Personally I find mode="a" pretty confusing overall and try to avoid it whenever possible.
@slevang the difference is with mode="a" only included arrays are overwritten, while xarray.Dataset attrs (i.e. root attrs) are always overwritten, even when empty.
Personally I find mode="a" pretty confusing
For an xarray.Dataset with multiple variables/arrays mode="a" is very useful. For instance when you have an analysis pipeline producing different independent variables/arrays at different times, or if you want to modify one step in the pipeline and then recompute and save just that output, it allows you to append/modify whole arrays easily.
When the file only has one variable/array, such as after performing xarray.DataArray.to_zarr(), mode="a" is essentially the same as mode="w".
Yeah I think that's a reasonable distinction.
Totally agree mode="a" is very useful, my point is just that we try to push a lot of different (and potentially surprising) functionality into it. You can append along a dimension, append new variables, overwrite existing variables, etc. You can use it with append_dim or region. Then this issue raises the question of attribute handling, and array vs dataset attrs. This is all a lot of stuff packed into one option for new (or experienced!) users to figure out.
Agree 💯 @slevang.
Seems like what is needed is a more nuanced Zarr insert / update / upsert / merge utility with a richer syntax.

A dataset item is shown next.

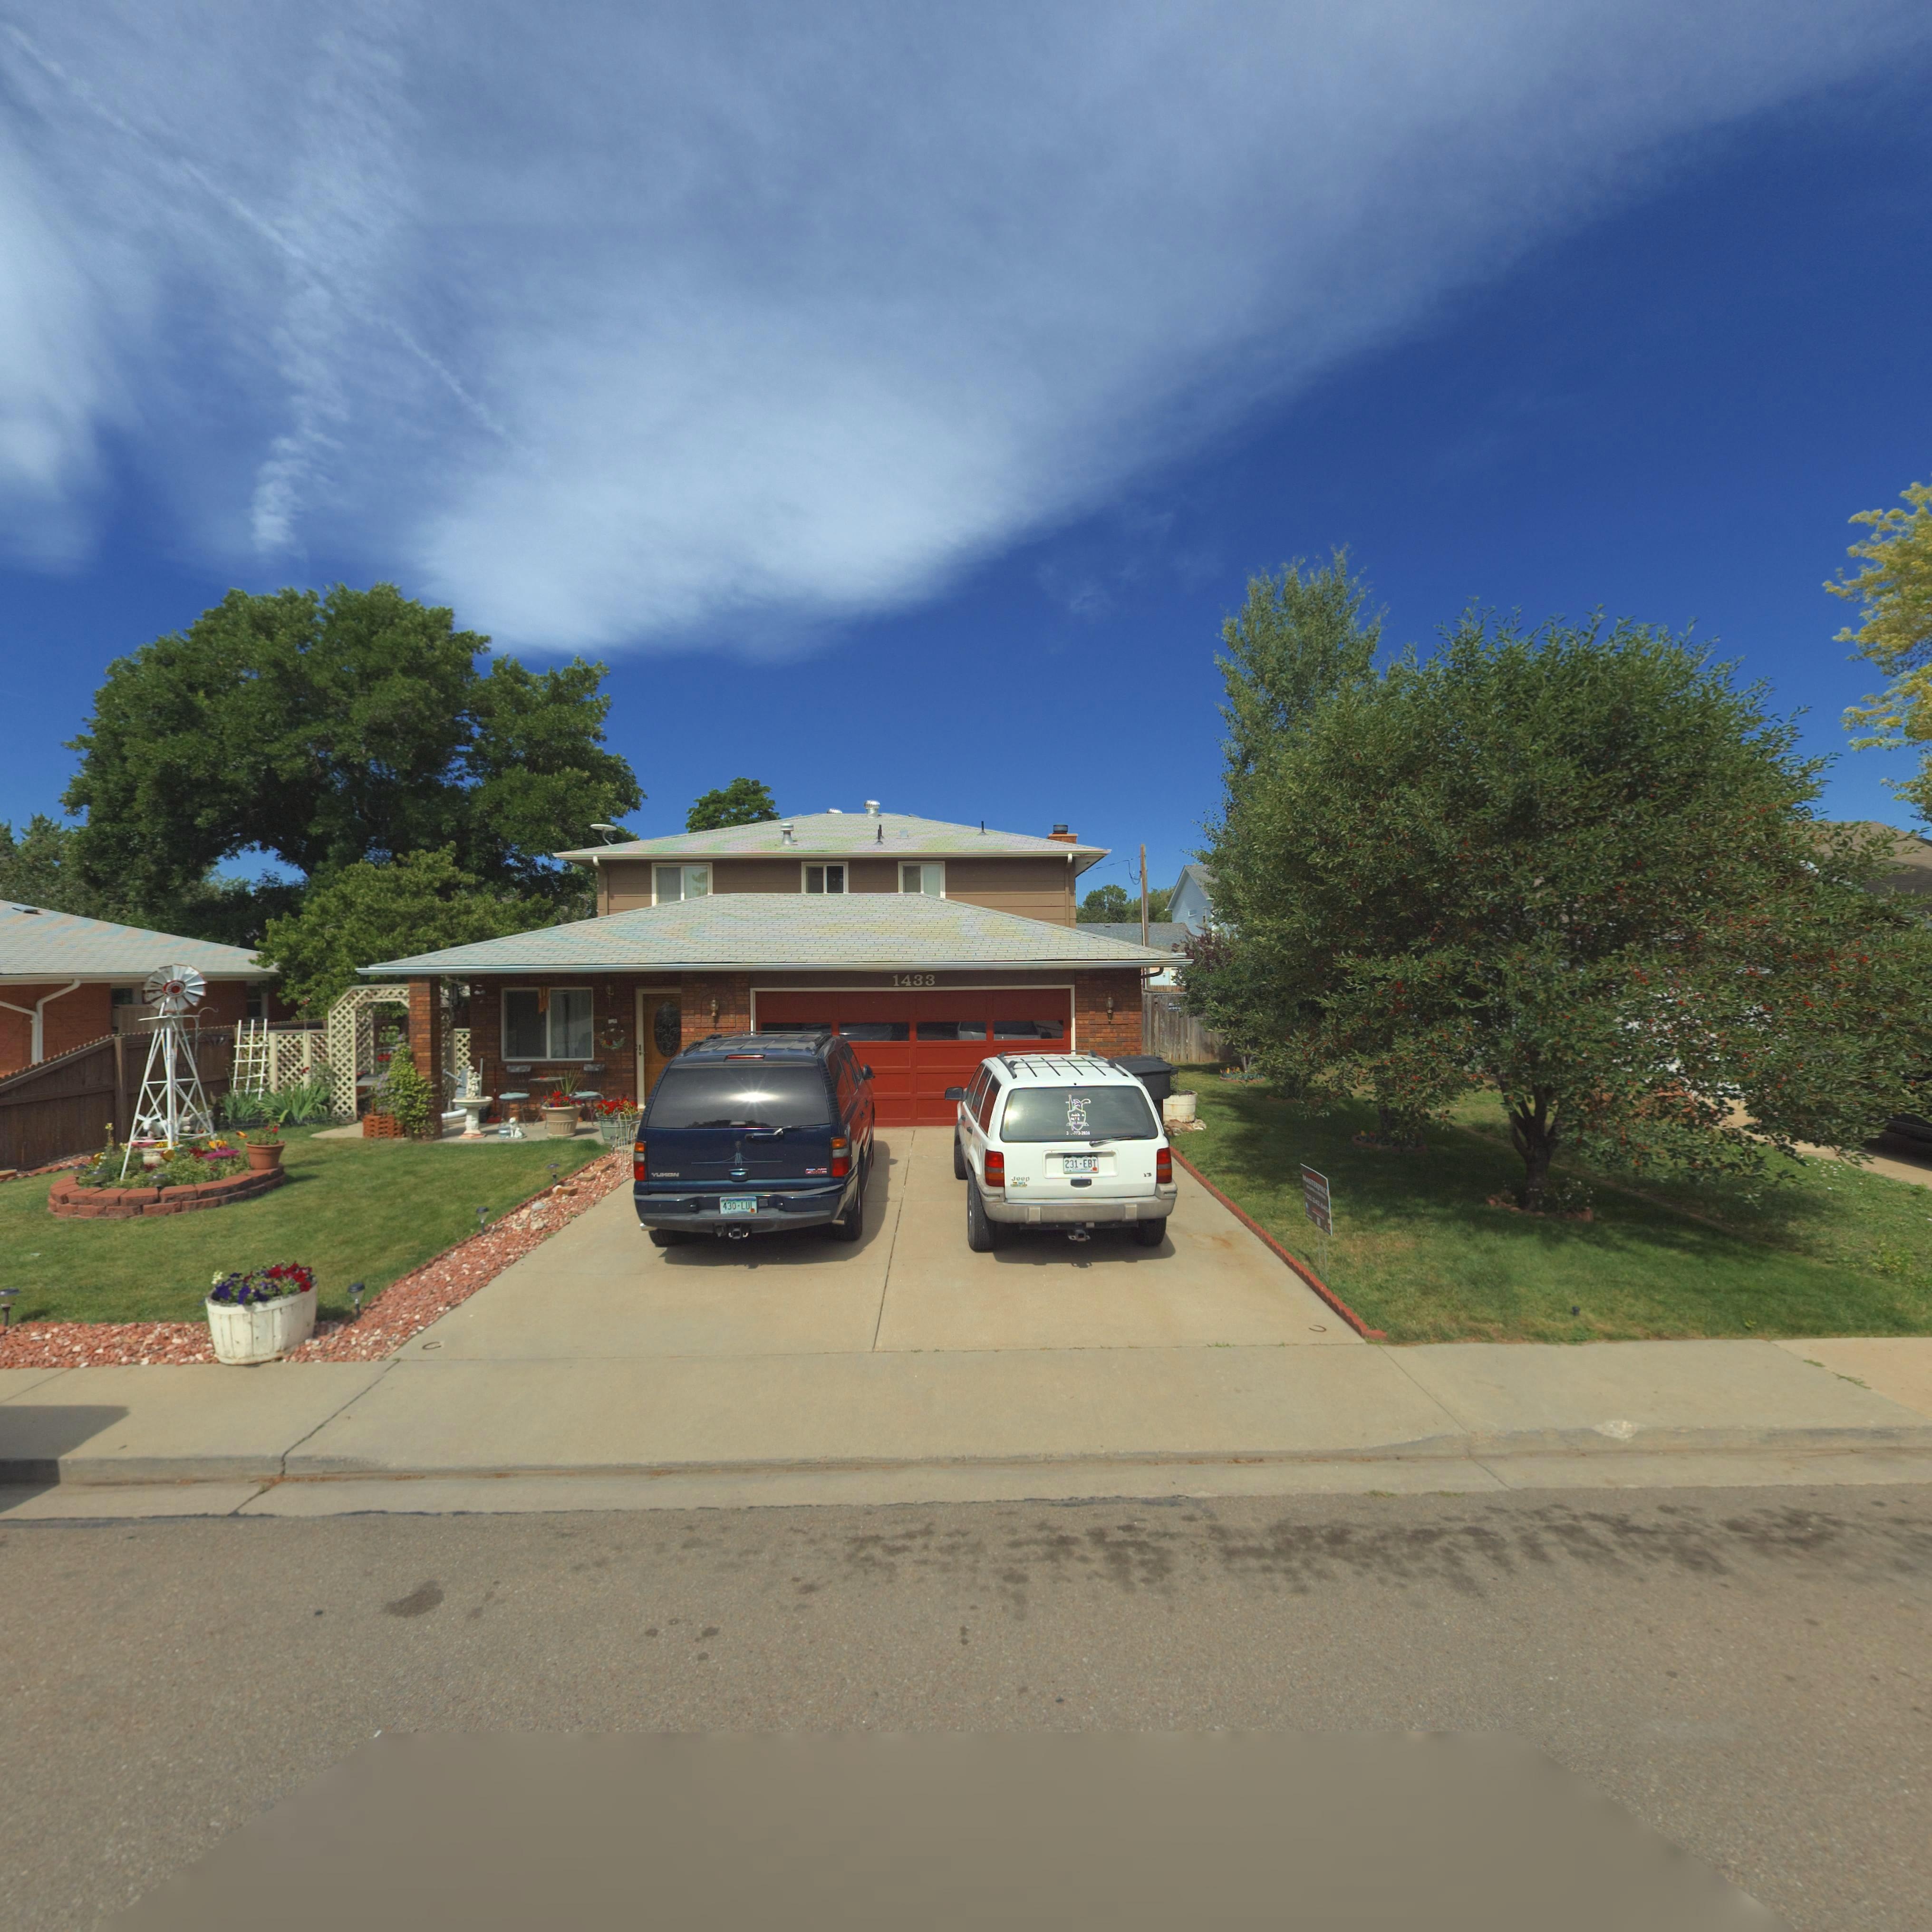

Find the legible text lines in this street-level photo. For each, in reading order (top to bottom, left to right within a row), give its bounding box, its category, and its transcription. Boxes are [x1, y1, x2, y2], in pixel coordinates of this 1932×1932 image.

[892, 974, 936, 986] StreetNumber: 1433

Your mention of merge gets me thinking in terms of the standard xarray ops every knows well. mode="a" basically covers what xr.merge does, and between compat, join, and combine_attrs you have great power to enumerate all the potential combination options. mode="r+" is like direct array assignment ds[x][:10, :] = .... The trick with moving the API in this direction is that a lot of these type of comparison ops have significant overhead when the data is stored on disk so we want to preserve "fast path" optimizations more conducive to i/o.